Off-Broadway Review: “Lowcountry” at the Atlantic Theater Company (Closed Sunday, July 13, 2025)

Off-Broadway Review: “Lowcountry” at the Atlantic Theater Company (Closed Sunday, July 13, 2025)
Written by Abby Rosebrock
Directed by Jo Bonney
Reviewed by David Roberts
Theatre Reviews Limited

Abby Rosebrock’s “Lowcountry” at the Atlantic Theater Company follows two TikTok-matched strangers on their first date in David’s studio apartment in Moncks Corner, South Carolina. David (Babak Tafti) is a registered sex offender attending Sexaholics Anonymous, trying to regain custody of his son. Tally (Jodi Balfour) arrives early as he prepares dinner. Their casual conversation tailspins into unexpected tragedy.

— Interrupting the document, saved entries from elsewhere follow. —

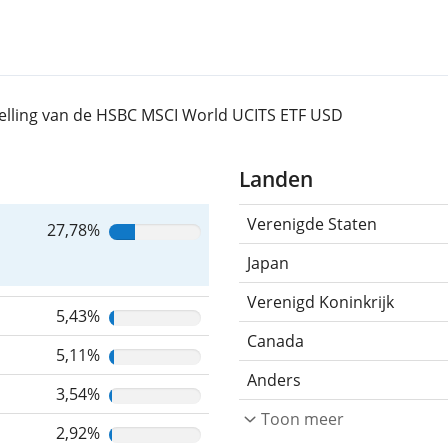
telling van de HSBC MSCI World UCITS ETF USD
Landen
Verenigde Staten
27,78%
Japan
Verenigd Koninkrijk
5,43%
Canada
5,11%
Anders
3,54%
Toon meer
2,92%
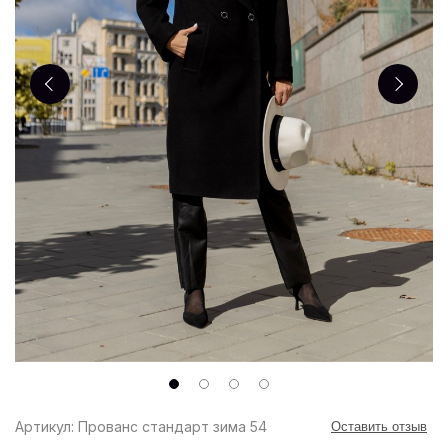
Артикул: Прованс стандарт зима 54
Оставить отзыв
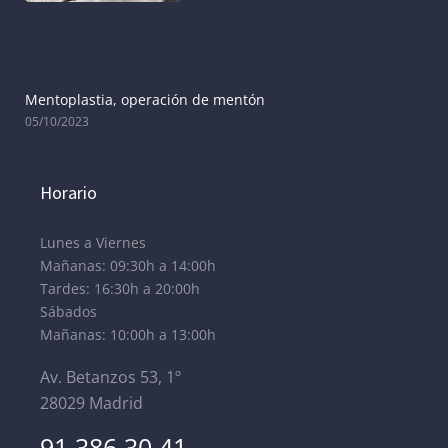
Mentoplastia, operación de mentón
05/10/2023
Horario
Lunes a Viernes
Mañanas: 09:30h a 14:00h
Tardes: 16:30h a 20:00h
Sábados
Mañanas: 10:00h a 13:00h
Av. Betanzos 53, 1º
28029 Madrid
91 386 30 41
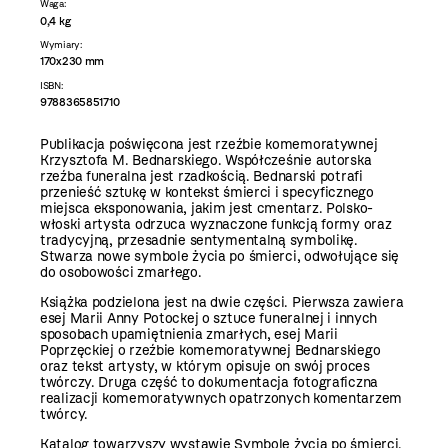
Waga:
0,4 kg
Wymiary:
170x230 mm
ISBN:
9788365851710
Publikacja poświęcona jest rzeźbie komemoratywnej
Krzysztofa M. Bednarskiego. Współcześnie autorska
rzeźba funeralna jest rzadkością. Bednarski potrafi
przenieść sztukę w kontekst śmierci i specyficznego
miejsca eksponowania, jakim jest cmentarz. Polsko-
włoski artysta odrzuca wyznaczone funkcją formy oraz
tradycyjną, przesadnie sentymentalną symbolikę.
Stwarza nowe symbole życia po śmierci, odwołujące się
do osobowości zmarłego.
Książka podzielona jest na dwie części. Pierwsza zawiera
esej Marii Anny Potockej o sztuce funeralnej i innych
sposobach upamiętnienia zmarłych, esej Marii
Poprzęckiej o rzeźbie komemoratywnej Bednarskiego
oraz tekst artysty, w którym opisuje on swój proces
twórczy. Druga część to dokumentacja fotograficzna
realizacji komemoratywnych opatrzonych komentarzem
twórcy.
Katalog towarzyszy wystawie Symbole życia po śmierci.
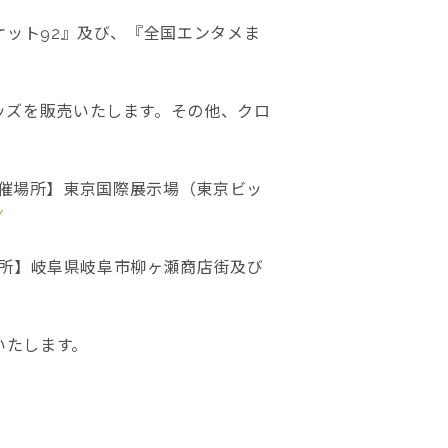
ケット92』及び、『全国エンタメま
ッズを販売いたします。その他、クロ
【開催場所】東京国際展示場（東京ビッ
/
場所】岐阜県岐阜市柳ヶ瀬商店街及び
いたします。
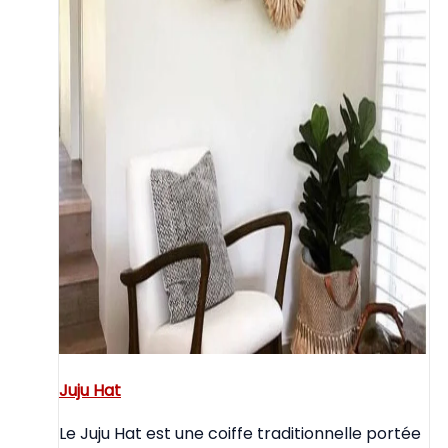
Juju Hat
Le Juju Hat est une coiffe traditionnelle portée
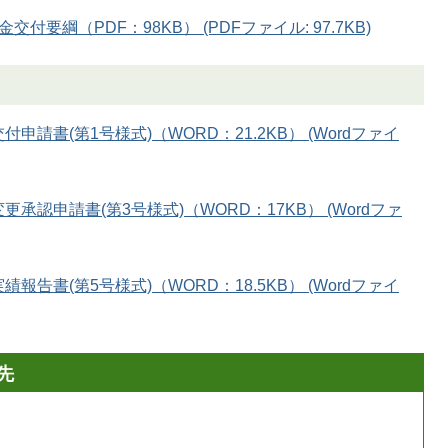
要綱（PDF：98KB） (PDFファイル: 97.7KB)
申請書(第1号様式)（WORD：21.2KB） (Wordファイ
更承認申請書(第3号様式)（WORD：17KB） (Wordファ
報告書(第5号様式)（WORD：18.5KB） (Wordファイ
先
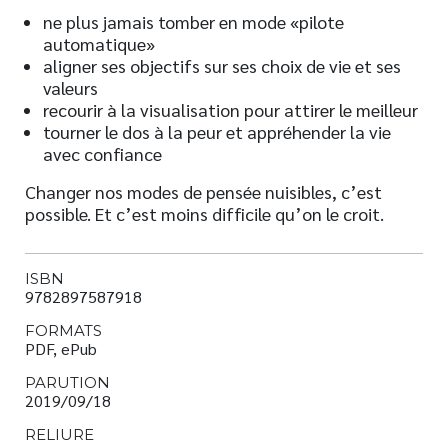
ne plus jamais tomber en mode «pilote
automatique»
aligner ses objectifs sur ses choix de vie et ses
valeurs
recourir à la visualisation pour attirer le meilleur
tourner le dos à la peur et appréhender la vie
avec confiance
Changer nos modes de pensée nuisibles, c’est
possible. Et c’est moins difficile qu’on le croit.
ISBN
9782897587918
FORMATS
PDF, ePub
PARUTION
2019/09/18
RELIURE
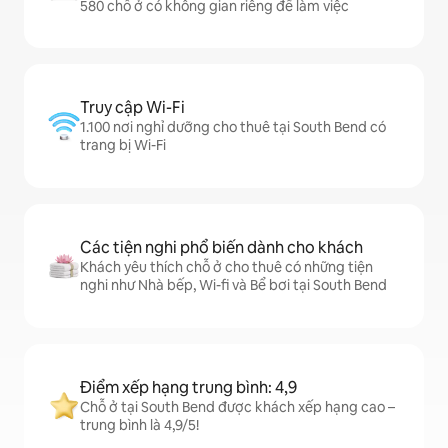
580 chỗ ở có không gian riêng để làm việc
Truy cập Wi-Fi
1.100 nơi nghỉ dưỡng cho thuê tại South Bend có
trang bị Wi-Fi
Các tiện nghi phổ biến dành cho khách
Khách yêu thích chỗ ở cho thuê có những tiện
nghi như Nhà bếp, Wi-fi và Bể bơi tại South Bend
Điểm xếp hạng trung bình: 4,9
Chỗ ở tại South Bend được khách xếp hạng cao –
trung bình là 4,9/5!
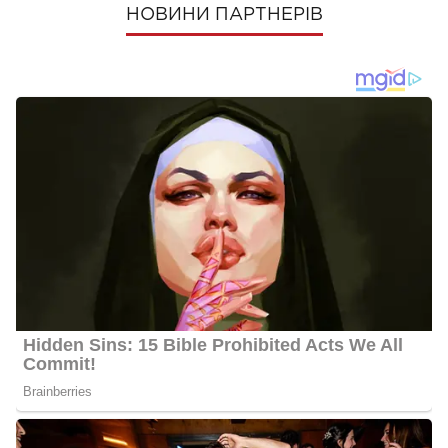
НОВИНИ ПАРТНЕРІВ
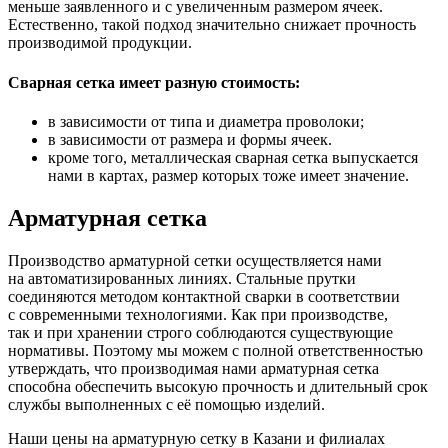
меньше заявленного и с увеличенным размером ячеек.
Естественно, такой подход значительно снижает прочность
производимой продукции.
Сварная сетка имеет разную стоимость:
в зависимости от типа и диаметра проволоки;
в зависимости от размера и формы ячеек.
кроме того, металлическая сварная сетка выпускается
нами в картах, размер которых тоже имеет значение.
Арматурная сетка
Производство арматурной сетки осуществляется нами
на автоматизированных линиях. Стальные прутки
соединяются методом контактной сварки в соответствии
с современными технологиями. Как при производстве,
так и при хранении строго соблюдаются существующие
нормативы. Поэтому мы можем с полной ответственностью
утверждать, что производимая нами арматурная сетка
способна обеспечить высокую прочность и длительный срок
службы выполненных с её помощью изделий.
Наши цены на арматурную сетку в Казани и филиалах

Both are marginalized. David is Brown and poor; his mentor Paul (Keith Kupferer) is white and affluent. Tally carries family trauma. Both lack agency, haunted by pasts they can’t escape. Rosebrock uses their status to interrogate systems that fail to address poverty or provide genuine restoration for those suffering from addiction.

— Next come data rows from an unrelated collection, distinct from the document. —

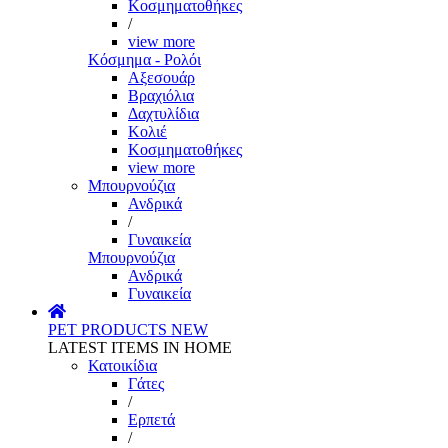
Κοσμηματοθήκες
/
view more
Κόσμημα - Ρολόι
Αξεσουάρ
Βραχιόλια
Δαχτυλίδια
Κολιέ
Κοσμηματοθήκες
view more
Μπουρνούζια
Ανδρικά
/
Γυναικεία
Μπουρνούζια
Ανδρικά
Γυναικεία
PET PRODUCTS
NEW
LATEST ITEMS IN HOME
Κατοικίδια
Γάτες
/
Ερπετά
/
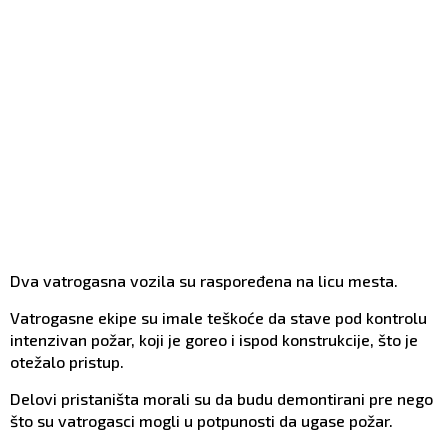
Dva vatrogasna vozila su raspoređena na licu mesta.
Vatrogasne ekipe su imale teškoće da stave pod kontrolu
intenzivan požar, koji je goreo i ispod konstrukcije, što je
otežalo pristup.
Delovi pristaništa morali su da budu demontirani pre nego
što su vatrogasci mogli u potpunosti da ugase požar.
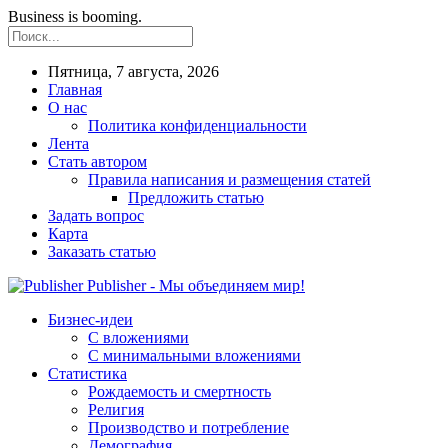
Business is booming.
Пятница, 7 августа, 2026
Главная
О нас
Политика конфиденциальности
Лента
Стать автором
Правила написания и размещения статей
Предложить статью
Задать вопрос
Карта
Заказать статью
Publisher - Мы объединяем мир!
Бизнес-идеи
С вложениями
С минимальными вложениями
Статистика
Рождаемость и смертность
Религия
Производство и потребление
Демография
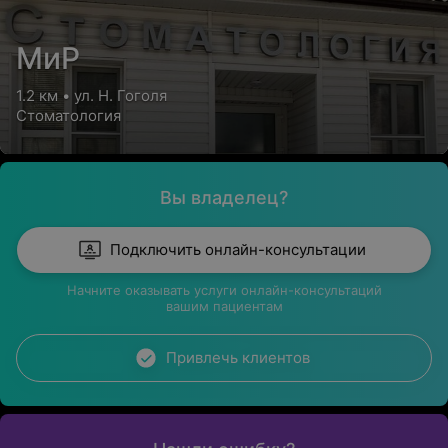
МиР
1.2 км • ул. Н. Гоголя
Стоматология
Вы владелец?
Подключить онлайн-консультации
Начните оказывать услуги онлайн-консультаций
вашим пациентам
Привлечь клиентов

Under Jo Bonney’s direction, Tafti and Balfour deliver authentic performances, carefully disclosing secrets as their cat-and-mouse encounter heightens in sexual energy. David wants to avoid sex; Tally needs to seduce him into vulnerability—a vehicle for revealing a past they share that David has forgotten. When they swiped right on Tinder, both assumed they wanted the same thing. They don’t.

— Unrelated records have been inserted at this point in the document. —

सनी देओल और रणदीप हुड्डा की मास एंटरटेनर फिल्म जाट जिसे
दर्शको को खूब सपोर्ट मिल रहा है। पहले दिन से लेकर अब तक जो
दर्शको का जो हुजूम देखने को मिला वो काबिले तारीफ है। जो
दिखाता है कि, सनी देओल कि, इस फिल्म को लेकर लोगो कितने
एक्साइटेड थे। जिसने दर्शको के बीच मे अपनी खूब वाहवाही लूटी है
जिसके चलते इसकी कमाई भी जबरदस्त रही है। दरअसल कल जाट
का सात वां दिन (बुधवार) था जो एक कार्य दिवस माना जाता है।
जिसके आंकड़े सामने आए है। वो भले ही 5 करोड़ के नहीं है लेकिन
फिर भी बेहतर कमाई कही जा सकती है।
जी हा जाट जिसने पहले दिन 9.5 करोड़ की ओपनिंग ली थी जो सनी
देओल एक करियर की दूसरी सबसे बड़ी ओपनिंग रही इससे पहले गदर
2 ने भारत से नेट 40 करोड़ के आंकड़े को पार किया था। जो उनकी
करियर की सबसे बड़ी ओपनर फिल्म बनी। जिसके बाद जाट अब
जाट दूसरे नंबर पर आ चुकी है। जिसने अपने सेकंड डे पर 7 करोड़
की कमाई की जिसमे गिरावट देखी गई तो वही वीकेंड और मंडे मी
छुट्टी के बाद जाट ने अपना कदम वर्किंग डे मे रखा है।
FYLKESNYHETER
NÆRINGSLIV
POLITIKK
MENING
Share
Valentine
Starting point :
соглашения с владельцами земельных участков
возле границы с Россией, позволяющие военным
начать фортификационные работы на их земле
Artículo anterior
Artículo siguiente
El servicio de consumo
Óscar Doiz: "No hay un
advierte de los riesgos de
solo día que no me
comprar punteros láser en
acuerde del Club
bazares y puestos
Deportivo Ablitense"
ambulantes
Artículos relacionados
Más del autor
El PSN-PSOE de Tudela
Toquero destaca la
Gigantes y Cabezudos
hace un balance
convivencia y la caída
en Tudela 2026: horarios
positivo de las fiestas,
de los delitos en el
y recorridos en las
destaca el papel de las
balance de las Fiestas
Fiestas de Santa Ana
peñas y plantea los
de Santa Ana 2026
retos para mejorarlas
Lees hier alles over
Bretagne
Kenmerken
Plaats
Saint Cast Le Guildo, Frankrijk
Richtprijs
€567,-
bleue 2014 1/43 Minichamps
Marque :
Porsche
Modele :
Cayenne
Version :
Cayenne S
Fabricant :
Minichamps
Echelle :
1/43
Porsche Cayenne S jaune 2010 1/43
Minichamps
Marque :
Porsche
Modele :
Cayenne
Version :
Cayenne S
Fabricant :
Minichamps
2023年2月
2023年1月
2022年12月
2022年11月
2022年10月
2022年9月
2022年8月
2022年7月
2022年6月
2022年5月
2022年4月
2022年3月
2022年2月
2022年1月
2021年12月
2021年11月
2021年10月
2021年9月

This mental, physical, and spiritual seduction plays out on Arnulfo Maldonado’s sparse set, with enough clues to David’s trauma to make the design succeed. The makeshift curtain separating David’s bed from the rest of the apartment falls repeatedly during conversation. His failed attempts to refasten it and Tally’s successful ones serve as metaphor for libidinous desire and desperate need to connect.

That connection becomes eerily stronger when Paul arrives to confront David about lying regarding his sexual “sobriety.” What follows is unexpected and related to Tally’s nihilistic worldview. The play raises enduring questions about right and wrong, challenging comfortable assumptions about moral ambiguity and situational ethics.